Most recommender systems do not identify frequently purchased groups of products and recommendations are based on to the approach “if goods X1 and X2 were bought, they recommend goods in addition to item X1, separately recommend goods in addition to item X2 and then merge these two lists according to some rules”. In Mr. Booster we use features of the joint group purchase. A surprisingly good solution came from a different area of Data Science – Natural Language Processing. We used a concept of N-gram, a sequence of multiple words that occur frequently in the text. We took into account that the order of goods in the recept do not affect the identification of the N-gram (in contrast, in a text analysis the order of words is important). We found that the N-grams were identified relatively rare in purchases, not because they were absent in sales but because many items have a large number of analogues and even items with the same name have a number of manufacturers. Therefore, in addition to N-gram by products we built N-grams by product categories (at the level of aggregation by the most popular international classification, S4). These allowed us to identify statistically significant product combinations (e.g. skis, poles, helmet). The absence of a product from a single category (e.g. helmets) in the combination could now be identified virtually unambiguously and Mr. Booster was giving a relevant recommendation.

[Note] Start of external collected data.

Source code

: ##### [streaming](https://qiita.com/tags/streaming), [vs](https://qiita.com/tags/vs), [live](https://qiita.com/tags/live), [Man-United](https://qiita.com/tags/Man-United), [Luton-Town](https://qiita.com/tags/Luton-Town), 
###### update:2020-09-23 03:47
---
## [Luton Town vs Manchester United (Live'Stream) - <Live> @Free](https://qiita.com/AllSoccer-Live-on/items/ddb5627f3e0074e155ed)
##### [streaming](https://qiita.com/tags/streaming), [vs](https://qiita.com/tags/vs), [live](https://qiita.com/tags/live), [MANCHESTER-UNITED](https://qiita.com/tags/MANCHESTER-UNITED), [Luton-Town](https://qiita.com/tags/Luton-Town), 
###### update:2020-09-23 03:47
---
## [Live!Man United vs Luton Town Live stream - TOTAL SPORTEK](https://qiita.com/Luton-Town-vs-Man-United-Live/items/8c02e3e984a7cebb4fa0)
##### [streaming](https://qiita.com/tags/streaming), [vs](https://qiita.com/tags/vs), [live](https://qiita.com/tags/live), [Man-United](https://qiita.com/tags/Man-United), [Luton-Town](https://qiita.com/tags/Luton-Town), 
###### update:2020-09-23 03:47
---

How to solve a general problem of recommender systems – trivial recommendations?
For example the recommendation to watch Star trek on Netflix would be trivial. Even if there is no information on the purchase of this movie by a specific customer but there is information about their interest in the movies from this category, most likely the customer has already watched Star trek or heard about it and would not be interested in seeing this recommendation. It would be much more beneficial to recommend a relevant but less advertised movie. We studied several different approaches. The most effective direction turned out to be the analysis of how unique the recommendation the product is in general. If the product we recommend is highly specialized and rarely occurs in other recommendations it is an excellent candidate. If the product is recommended frequently it is better to limit the number of its recommendations to the instances when the system rating of its recommendation effectiveness is high. For this we developed the solution for numerical evaluation of recommendation effectiveness.